Dawson's death should remind people to be honest about depression and have compassion for those who suffered it, Paul said.
"Nobody ever knows what's going on behind the smile. They think she had it all, but obviously she didn't have it all, and didn't feel she did."
Josh Kronfeld, who appeared with Dawson on Celebrity Treasure Island in 2003, said her mental health declined after her messy split from husband Scott Miller in 2000, which was treated to the full media glare. "It takes a strong person to escape that. She was a wonderful woman that just got lost and it's a shame that they feel they can't cope."

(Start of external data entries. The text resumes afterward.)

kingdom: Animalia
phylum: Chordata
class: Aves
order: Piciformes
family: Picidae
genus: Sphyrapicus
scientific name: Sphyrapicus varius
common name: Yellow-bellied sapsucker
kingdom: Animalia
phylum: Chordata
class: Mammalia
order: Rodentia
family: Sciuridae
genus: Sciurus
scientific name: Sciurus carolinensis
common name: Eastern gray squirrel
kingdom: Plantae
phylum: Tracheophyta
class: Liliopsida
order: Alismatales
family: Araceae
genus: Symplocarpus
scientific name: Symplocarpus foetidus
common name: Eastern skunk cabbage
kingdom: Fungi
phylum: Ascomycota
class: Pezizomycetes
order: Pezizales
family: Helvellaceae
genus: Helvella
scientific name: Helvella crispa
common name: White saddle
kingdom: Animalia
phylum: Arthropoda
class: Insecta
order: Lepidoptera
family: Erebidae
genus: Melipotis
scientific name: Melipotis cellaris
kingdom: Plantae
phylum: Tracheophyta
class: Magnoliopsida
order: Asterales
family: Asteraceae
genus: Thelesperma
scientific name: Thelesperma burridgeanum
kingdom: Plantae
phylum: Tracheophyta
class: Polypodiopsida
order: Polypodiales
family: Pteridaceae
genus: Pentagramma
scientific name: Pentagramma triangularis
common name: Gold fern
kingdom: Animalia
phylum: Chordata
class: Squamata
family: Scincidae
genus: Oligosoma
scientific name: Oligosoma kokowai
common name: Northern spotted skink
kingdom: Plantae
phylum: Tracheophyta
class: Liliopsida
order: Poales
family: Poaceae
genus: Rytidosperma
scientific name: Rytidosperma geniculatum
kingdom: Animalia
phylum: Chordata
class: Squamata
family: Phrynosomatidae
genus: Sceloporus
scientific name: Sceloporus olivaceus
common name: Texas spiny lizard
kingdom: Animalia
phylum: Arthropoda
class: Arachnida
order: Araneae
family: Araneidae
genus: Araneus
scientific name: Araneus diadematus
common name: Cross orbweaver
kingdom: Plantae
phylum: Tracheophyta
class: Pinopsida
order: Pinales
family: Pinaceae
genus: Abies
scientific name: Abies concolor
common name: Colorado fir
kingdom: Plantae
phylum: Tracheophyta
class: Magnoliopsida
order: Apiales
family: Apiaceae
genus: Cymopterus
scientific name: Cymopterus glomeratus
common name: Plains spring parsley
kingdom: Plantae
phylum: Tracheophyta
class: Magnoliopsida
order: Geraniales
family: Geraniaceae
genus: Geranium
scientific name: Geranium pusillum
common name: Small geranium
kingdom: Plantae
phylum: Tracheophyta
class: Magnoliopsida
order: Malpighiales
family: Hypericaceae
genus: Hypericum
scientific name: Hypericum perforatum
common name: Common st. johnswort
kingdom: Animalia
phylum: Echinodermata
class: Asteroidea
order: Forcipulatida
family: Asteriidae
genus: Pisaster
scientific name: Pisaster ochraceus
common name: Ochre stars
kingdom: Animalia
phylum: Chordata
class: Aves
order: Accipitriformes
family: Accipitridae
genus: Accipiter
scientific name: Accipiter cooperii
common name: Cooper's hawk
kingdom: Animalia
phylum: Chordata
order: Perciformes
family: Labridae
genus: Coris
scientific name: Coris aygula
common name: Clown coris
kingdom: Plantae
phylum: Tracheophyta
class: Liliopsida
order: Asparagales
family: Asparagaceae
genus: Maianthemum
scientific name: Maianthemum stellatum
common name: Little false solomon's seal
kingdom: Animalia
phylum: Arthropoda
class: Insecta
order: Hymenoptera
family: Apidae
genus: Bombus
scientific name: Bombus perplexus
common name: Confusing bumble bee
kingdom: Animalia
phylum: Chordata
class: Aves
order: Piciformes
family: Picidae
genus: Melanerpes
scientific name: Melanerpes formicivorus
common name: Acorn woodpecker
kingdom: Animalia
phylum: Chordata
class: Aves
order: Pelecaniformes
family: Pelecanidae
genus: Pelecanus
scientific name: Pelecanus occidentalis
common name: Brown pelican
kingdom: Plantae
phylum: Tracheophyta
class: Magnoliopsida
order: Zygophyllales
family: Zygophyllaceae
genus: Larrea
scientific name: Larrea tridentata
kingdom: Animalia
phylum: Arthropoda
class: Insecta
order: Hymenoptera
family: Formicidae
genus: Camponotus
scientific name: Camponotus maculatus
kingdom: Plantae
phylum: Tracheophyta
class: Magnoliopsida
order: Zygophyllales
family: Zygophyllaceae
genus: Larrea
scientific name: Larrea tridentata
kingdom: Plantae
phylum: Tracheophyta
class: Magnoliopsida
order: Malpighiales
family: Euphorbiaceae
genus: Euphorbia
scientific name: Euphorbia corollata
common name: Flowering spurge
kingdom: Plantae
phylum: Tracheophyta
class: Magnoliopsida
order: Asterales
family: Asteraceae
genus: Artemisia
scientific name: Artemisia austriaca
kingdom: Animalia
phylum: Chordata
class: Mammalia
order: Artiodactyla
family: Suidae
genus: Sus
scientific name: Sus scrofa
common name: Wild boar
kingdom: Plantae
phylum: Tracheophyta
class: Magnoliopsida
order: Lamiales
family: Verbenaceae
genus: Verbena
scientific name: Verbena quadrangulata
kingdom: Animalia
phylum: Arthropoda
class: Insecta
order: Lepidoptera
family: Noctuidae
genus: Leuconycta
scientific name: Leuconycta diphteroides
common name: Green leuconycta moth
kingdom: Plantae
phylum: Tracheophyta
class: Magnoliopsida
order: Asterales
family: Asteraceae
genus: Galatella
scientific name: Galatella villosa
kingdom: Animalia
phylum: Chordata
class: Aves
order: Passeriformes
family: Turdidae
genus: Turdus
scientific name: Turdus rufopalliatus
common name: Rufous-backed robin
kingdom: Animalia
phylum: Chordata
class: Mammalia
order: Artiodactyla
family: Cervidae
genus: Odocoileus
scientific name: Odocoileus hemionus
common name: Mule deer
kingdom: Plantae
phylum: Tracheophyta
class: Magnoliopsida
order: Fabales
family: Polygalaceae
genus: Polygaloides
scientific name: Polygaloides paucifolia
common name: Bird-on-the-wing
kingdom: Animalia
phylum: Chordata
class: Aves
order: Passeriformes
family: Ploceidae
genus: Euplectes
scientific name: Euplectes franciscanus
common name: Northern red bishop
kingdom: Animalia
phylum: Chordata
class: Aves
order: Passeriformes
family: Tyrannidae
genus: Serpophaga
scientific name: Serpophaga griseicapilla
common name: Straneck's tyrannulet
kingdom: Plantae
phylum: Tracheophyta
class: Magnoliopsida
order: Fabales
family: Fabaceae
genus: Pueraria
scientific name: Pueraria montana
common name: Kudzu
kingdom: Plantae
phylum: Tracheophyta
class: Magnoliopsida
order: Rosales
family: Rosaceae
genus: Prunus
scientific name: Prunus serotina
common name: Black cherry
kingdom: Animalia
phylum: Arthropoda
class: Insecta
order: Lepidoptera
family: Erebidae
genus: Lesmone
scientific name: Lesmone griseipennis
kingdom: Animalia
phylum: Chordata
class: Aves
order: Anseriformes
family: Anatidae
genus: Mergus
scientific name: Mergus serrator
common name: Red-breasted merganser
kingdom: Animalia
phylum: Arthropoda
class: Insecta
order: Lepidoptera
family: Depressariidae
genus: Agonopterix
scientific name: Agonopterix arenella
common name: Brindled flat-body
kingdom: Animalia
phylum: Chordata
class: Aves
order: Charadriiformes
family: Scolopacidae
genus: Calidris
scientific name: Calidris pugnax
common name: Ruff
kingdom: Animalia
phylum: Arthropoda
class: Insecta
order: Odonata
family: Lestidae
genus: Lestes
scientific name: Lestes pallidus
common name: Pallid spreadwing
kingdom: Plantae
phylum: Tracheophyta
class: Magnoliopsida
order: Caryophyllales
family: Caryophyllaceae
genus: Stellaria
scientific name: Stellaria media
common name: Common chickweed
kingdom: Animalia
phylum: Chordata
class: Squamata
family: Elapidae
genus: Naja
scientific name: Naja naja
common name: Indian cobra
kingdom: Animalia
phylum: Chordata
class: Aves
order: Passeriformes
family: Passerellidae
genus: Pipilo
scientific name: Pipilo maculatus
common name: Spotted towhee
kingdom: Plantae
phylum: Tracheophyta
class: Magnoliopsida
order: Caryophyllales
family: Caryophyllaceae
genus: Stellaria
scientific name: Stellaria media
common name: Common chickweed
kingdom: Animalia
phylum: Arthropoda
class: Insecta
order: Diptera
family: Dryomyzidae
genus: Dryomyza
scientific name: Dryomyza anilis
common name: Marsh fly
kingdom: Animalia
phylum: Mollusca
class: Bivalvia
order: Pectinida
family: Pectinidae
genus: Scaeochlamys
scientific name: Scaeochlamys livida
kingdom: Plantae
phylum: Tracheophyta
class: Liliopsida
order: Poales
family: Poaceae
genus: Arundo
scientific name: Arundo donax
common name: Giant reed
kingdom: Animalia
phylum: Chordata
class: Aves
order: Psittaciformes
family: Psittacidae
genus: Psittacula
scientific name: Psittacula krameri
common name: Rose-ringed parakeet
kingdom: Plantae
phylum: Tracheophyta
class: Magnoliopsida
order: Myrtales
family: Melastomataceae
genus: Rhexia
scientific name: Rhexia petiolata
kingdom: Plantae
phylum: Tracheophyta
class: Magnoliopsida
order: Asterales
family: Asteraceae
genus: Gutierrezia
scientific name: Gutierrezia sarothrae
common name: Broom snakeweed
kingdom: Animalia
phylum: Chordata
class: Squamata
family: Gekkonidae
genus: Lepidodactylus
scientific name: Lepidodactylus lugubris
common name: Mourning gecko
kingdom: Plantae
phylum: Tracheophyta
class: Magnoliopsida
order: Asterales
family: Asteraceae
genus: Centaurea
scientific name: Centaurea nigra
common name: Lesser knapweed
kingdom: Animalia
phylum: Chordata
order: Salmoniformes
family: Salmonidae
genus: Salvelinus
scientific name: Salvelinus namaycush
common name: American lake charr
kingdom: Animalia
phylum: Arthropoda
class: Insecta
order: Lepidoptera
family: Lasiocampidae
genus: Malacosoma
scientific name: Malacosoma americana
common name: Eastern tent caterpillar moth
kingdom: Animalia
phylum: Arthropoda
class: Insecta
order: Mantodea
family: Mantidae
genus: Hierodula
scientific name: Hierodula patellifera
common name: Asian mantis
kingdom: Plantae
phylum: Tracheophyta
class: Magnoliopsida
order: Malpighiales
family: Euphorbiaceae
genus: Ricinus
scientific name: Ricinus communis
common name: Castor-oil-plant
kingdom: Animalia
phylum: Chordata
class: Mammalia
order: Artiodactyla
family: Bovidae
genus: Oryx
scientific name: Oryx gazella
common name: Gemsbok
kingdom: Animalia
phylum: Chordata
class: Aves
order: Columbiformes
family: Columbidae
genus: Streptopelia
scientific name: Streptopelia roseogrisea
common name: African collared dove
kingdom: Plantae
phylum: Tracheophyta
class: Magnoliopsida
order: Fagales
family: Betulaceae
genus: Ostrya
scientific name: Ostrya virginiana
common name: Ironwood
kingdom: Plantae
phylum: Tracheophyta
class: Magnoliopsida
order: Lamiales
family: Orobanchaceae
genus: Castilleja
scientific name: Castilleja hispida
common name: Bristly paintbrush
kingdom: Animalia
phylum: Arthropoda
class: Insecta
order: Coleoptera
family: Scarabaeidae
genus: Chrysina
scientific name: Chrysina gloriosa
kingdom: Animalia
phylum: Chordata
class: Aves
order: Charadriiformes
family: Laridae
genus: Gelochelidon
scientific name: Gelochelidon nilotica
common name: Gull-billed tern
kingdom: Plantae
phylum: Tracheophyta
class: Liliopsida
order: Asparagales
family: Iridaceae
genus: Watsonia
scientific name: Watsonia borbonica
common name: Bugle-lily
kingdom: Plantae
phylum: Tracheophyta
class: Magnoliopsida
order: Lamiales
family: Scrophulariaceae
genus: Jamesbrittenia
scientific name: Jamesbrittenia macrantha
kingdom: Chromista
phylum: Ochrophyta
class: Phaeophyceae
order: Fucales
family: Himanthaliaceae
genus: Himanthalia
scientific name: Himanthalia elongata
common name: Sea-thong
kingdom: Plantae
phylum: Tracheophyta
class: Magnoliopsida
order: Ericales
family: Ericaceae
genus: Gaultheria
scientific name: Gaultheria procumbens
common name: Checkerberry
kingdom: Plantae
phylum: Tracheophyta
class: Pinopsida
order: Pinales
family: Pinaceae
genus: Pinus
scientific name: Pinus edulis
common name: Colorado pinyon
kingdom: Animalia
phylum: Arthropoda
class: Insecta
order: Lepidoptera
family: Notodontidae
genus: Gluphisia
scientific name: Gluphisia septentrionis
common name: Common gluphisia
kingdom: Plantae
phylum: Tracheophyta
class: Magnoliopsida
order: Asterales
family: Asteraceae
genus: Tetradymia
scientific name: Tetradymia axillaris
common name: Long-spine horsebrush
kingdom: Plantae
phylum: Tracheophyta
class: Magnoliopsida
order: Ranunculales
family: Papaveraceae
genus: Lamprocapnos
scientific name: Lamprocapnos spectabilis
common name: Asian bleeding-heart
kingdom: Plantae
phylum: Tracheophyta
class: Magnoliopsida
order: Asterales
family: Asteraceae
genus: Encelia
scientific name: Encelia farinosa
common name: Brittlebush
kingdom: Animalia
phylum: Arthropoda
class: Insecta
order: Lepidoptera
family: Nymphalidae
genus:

Dawson's death had brought fresh light to the risks of anonymous online bullying, said Paul Henry, another of Dawson's How's Life co-hosts. "Her legacy might be drawing attention to these scoundrels and low-lifes on the internet. She would take things very personally, and it was a constant annoyance to me that she would engage with her detractors. She was just the loveliest person, and to think that in the end these mindless scum have won. I just hope they realise what horrible loathsome people they are."
A "Charlotte's Law" petition to introduce tougher cyber bullying legislation in Australia had reached 181,000 signatures yesterday.
A Harmful Digital Communications Bill is currently in the select committee process in New Zealand, which could impose three months' prison or a $2000 fine for those who post or distribute information online that would cause emotional distress or humiliation.
The bill would target persistent online harassment and threats, but was unlikely to eradicate anonymous trolling, Netsafe executive director Martin Cocker said. "I don't think it would have stopped people launching those attacks [on Dawson]."
There was little point encouraging people to leave social media, he said. "It's part of their life, it's how they communicate with family and friends."
People with low self-esteem can be harmed by social media, but can also be boosted by positive feedback. Young "digital natives" who had grown up online were better equipped to discern true abuse from banter, but were still vulnerable to harassment, he said.
Dawson's legacy was to start a conversation about safe online lives, Cocker said. "If people have learned from this that online attacks can be harmful and can come to negative outcomes, that's a good thing."
CHARLOTTE'S SELFIE LOATHING
Charlotte Dawson lived a public life, tweeting prolifically and frequently updating the world through her Instagram account.
While people with low self-esteem are often drawn to social media, positive feedback online can be a good influence on ego, Netsafe executive director Martin Cocker said.
Dawson copped plenty of vicious abuse online, attempting suicide in August 2012 after a torrent of taunts for her to kill herself, many with the hashtag #diecharlotte.
She sometimes confronted her bullies by retweeting their abuse, and met two of her trolls face-to-face for a TV broadcast in 2012.